A study last year showed that people having a heart attack are twice as likely to survive if they are in a place with access to a defibrillator and volunteers are trained in their use.
Anderson said he has about 20 signatures from co-sponsors for the bill, including Speaker of the House Rep. Ben Lujan, D-Santa Fe.
Anderson wasn''t aware of the federally funded defibrillator program, which began in 2002, but had been sponsoring capital outlay bills over the last two years to buy 20 defibrillators each for the Bernalillo County and Sandoval County sheriff departments. He got $40,000 for each department.
"I just came up with an idea of something that was neat to do," said Anderson, who was recently elected to his second two-year term.
There already have been about 250 defibrillators distributed in rural areas in the state, Derrick said.
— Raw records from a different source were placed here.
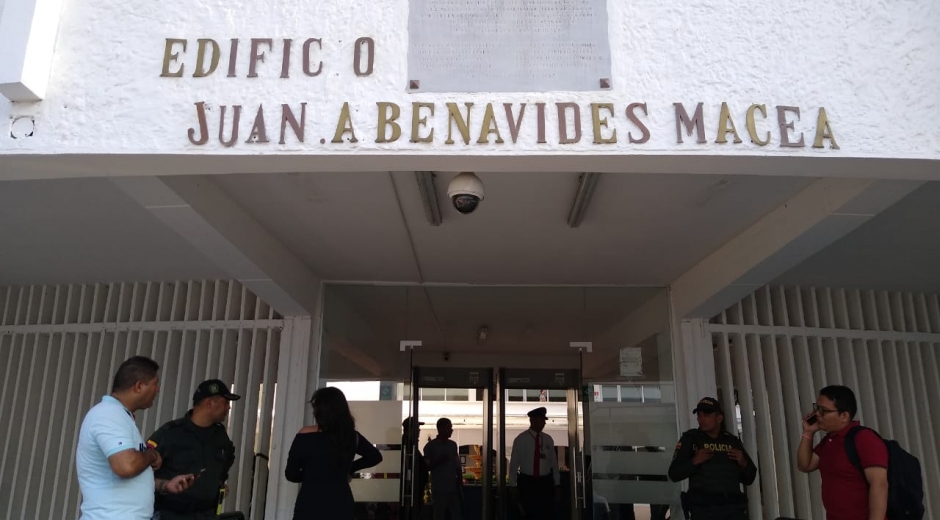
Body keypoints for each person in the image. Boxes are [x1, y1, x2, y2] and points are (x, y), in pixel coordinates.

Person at [76, 356, 194, 520]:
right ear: (139, 386)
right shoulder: (108, 414)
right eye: (155, 383)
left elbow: (127, 480)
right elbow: (126, 466)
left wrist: (165, 485)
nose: (158, 389)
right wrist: (152, 454)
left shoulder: (120, 416)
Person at [285, 386, 383, 520]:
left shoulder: (304, 435)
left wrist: (313, 474)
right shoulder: (351, 436)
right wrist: (350, 468)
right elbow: (375, 456)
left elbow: (291, 474)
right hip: (341, 502)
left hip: (310, 503)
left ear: (318, 411)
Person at [148, 379, 240, 520]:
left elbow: (224, 466)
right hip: (170, 515)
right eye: (226, 402)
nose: (229, 407)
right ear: (209, 403)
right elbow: (142, 475)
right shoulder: (170, 434)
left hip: (206, 515)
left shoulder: (221, 436)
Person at [797, 385, 888, 520]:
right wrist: (808, 433)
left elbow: (879, 484)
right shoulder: (829, 440)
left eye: (824, 410)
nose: (817, 414)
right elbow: (805, 465)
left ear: (844, 416)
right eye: (817, 408)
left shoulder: (864, 438)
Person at [668, 397, 756, 520]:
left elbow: (750, 478)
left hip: (733, 510)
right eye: (699, 415)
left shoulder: (731, 441)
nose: (701, 419)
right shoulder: (691, 439)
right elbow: (674, 474)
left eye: (706, 415)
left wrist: (743, 463)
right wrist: (694, 462)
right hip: (704, 511)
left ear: (719, 418)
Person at [508, 407, 560, 519]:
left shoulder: (548, 439)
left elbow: (554, 463)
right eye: (542, 420)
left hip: (545, 483)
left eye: (544, 420)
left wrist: (557, 483)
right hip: (527, 483)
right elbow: (514, 464)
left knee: (546, 514)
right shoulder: (521, 439)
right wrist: (513, 485)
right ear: (533, 420)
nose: (544, 423)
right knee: (528, 513)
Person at [423, 418, 463, 520]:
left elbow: (457, 464)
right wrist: (439, 462)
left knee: (456, 514)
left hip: (453, 488)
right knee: (439, 514)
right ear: (440, 429)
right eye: (448, 427)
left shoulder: (452, 445)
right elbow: (427, 467)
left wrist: (460, 481)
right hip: (439, 488)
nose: (451, 430)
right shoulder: (430, 447)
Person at [402, 416, 430, 518]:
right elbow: (408, 465)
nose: (419, 431)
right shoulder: (407, 445)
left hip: (414, 487)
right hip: (411, 488)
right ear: (410, 428)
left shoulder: (411, 444)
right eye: (417, 428)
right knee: (411, 513)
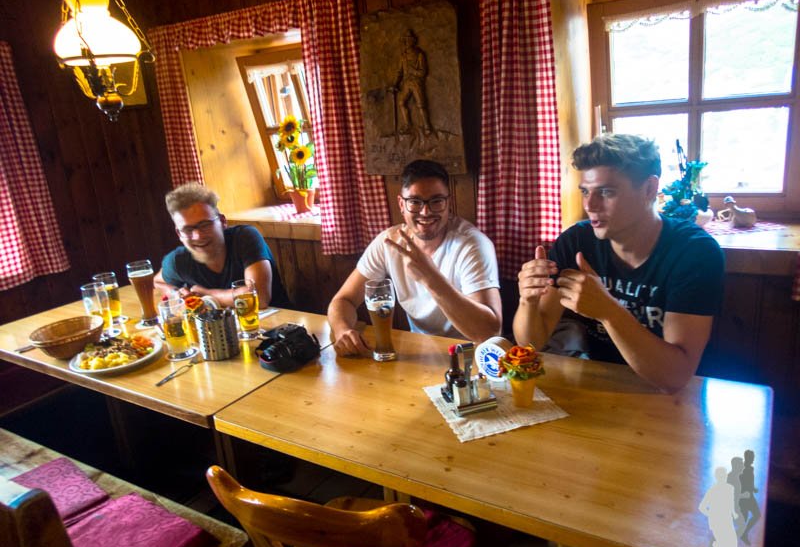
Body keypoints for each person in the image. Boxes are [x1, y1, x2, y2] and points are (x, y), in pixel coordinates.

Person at [513, 134, 724, 393]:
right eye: (585, 191)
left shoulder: (695, 252)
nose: (590, 205)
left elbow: (674, 378)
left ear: (649, 189)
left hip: (673, 395)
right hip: (603, 384)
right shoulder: (576, 241)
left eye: (606, 192)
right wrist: (528, 300)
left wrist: (609, 311)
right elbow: (531, 343)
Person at [328, 159, 502, 356]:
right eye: (415, 202)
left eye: (436, 201)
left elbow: (489, 332)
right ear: (401, 204)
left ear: (448, 203)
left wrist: (431, 278)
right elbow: (343, 300)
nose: (425, 212)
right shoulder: (389, 242)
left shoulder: (472, 245)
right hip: (419, 353)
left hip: (471, 355)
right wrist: (342, 330)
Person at [154, 183, 289, 309]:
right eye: (188, 229)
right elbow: (158, 282)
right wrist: (176, 293)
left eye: (205, 225)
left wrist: (206, 295)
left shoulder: (245, 237)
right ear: (179, 234)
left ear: (222, 221)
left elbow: (259, 297)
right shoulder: (178, 260)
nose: (198, 236)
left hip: (278, 323)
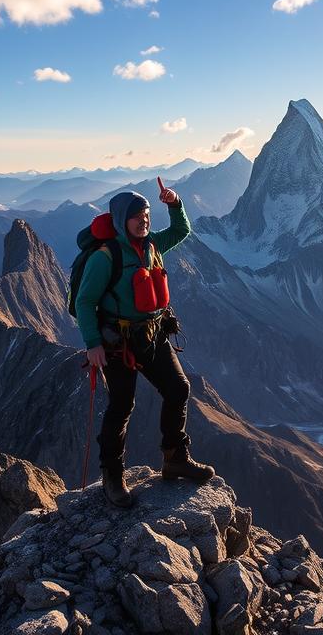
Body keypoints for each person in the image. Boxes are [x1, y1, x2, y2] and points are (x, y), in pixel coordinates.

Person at [73, 182, 215, 508]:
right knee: (122, 405)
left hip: (151, 334)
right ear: (122, 219)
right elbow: (84, 302)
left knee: (178, 388)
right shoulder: (105, 257)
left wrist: (175, 202)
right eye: (137, 216)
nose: (144, 220)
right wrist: (92, 343)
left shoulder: (153, 245)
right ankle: (112, 475)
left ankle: (175, 458)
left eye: (147, 214)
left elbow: (182, 230)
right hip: (116, 343)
This year, there is $205,000, funded by federal grants, to place them in public areas such as parks, community centers and sporting arenas.
The state''s goal, he said, is to place the defibrillators in all the state parks.
A lot of police and emergency agencies already have been buying defibrillators on their own, Derrick said.
The models cost about $1,275 a piece in bulk, although professional models for the EMS units cost more, Derrick said. The money also covers training.
"I know they are being used successfully," Derrick said.
In 2002, Sandoval County also received eight automated defibrillators from the American Heart Association for police patrol cars.